→ LISTE DES TÂCHES
- 1) Répondez à ces questions sur l'article consacré à la guerre d'Algérie :
(a) D'après le début de l'article, qu'est-ce qui empêche trop souvent de comprendre ce drame ?
(b) Dans quelle ville et en quelle année Jérôme Ferrari situe-t-il son roman ?
(c) Quel rang occupe Passé sous silence parmi les livres d'Alice Ferney ?
- 2) Reprenez l'article sur la guerre d'Algérie après sa dernière phrase et écrivez-en la suite.

La guerre d’Algérie n’est pas terminée

En librairie, au cinéma, à la télévision, la guerre d’Algérie revient sans cesse. Malheureusement, l’idéologie et la passion empêchent trop souvent de comprendre ce drame.

L’année de leur naissance, l’Algérie était déjà souveraine. Ce ne sont donc pas leurs souvenirs personnels, et moins encore la nostalgie, qui ont conduit ces deux écrivains à faire de la guerre d’Algérie la toile de fond de leur dernier roman. Dans Où j’ai laissé mon âme (1), Jérôme Ferrari met en scène un capitaine et un lieutenant des services spéciaux à Alger, en 1957. Afin de faire parler leurs captifs, les deux officiers sont contraints de recourir à « la question ». L’un l’accepte comme une fatalité, l’autre non : anéanti, il s’épanche auprès d’un de ses prisonniers… Alice Ferney, de son côté, place au cœur de son huitième livre, Passé sous silence (2), la confrontation dramatique entre le général de Gaulle et le colonel Bastien-Thiry – l’auteur de l’attentat du Petit-Clamart. Pour Jérôme Ferrari et Alice Ferney, la guerre d’Algérie, c’est de l’histoire. Mesurent-ils à quel point cette histoire brûle encore ?

→ INFORMATIONS EXTRAITES
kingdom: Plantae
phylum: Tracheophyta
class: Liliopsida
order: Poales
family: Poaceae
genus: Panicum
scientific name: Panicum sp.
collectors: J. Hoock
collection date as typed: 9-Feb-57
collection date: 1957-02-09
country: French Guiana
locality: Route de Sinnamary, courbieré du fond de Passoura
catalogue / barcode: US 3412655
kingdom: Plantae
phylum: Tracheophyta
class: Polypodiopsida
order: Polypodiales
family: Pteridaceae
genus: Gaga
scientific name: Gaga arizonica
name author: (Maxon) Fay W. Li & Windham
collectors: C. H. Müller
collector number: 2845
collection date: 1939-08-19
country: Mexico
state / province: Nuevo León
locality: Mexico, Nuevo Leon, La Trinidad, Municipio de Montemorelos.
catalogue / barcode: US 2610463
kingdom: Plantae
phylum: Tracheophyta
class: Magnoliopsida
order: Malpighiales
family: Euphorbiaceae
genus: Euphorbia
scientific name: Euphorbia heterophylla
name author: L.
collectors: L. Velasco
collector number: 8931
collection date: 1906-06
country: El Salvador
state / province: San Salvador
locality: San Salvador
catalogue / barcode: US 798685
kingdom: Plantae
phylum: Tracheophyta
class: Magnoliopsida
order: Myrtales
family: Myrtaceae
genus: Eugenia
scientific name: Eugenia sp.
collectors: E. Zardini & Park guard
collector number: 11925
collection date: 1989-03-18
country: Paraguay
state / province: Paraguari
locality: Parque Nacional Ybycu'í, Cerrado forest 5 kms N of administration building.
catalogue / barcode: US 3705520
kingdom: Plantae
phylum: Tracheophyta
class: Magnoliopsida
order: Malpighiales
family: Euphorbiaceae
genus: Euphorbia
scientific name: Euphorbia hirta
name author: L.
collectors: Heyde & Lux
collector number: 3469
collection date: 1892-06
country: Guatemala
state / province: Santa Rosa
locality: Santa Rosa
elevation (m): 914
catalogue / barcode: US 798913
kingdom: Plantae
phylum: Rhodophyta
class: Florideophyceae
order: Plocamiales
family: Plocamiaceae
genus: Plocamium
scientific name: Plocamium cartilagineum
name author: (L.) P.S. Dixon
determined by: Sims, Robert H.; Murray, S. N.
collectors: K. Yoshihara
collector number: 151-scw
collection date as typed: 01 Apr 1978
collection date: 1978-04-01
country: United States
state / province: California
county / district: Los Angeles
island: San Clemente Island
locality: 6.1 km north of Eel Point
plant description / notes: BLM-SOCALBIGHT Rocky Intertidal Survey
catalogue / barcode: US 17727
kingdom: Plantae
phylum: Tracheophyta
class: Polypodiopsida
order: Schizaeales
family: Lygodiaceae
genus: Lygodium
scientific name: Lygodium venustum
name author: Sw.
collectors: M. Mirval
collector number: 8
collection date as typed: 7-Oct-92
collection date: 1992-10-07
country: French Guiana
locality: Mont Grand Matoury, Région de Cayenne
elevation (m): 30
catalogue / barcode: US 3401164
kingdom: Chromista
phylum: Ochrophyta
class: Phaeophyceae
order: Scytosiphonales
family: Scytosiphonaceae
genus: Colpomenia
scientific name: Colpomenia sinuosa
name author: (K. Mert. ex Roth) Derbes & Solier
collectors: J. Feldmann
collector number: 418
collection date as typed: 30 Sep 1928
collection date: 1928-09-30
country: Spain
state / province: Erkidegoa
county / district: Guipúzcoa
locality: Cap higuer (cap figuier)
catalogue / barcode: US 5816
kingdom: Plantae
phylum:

→ RÉPONSES ATTENDUES
- 1)
(a) L'idéologie et la passion.
(b) À Alger, en 1957.
(c) C'est son huitième livre.

- 2)
Que les plaies ne soient pas cicatrisées, on l’a constaté, une fois de plus lorsque, au printemps dernier, Hors-la-loi, le film du réalisateur franco-algérien Rachid Bouchareb, a déclenché une polémique avant d’avoir été projeté au Festival de Cannes. Bien que le cinéaste ait tourné avec un trio d’acteurs identique (dont Jamel Debbouze), il n’a pas renoué avec son succès de 2006, quand Indigènes – un hommage aux soldats musulmans ayant participé à la libération de la France en 1944-1945, hommage malheureusement orienté – avait été primé sur la Croisette. Cette année, en matière d’histoire algérienne, le jury du festival a préféré Des hommes et des dieux, sublime évocation du martyre des moines de Tibhirine.

Hors-la-loi sort le 22 septembre. Quel effet fera ce film alors que, le temps passant, bien peu savent ce que fut réellement la guerre d’Algérie ?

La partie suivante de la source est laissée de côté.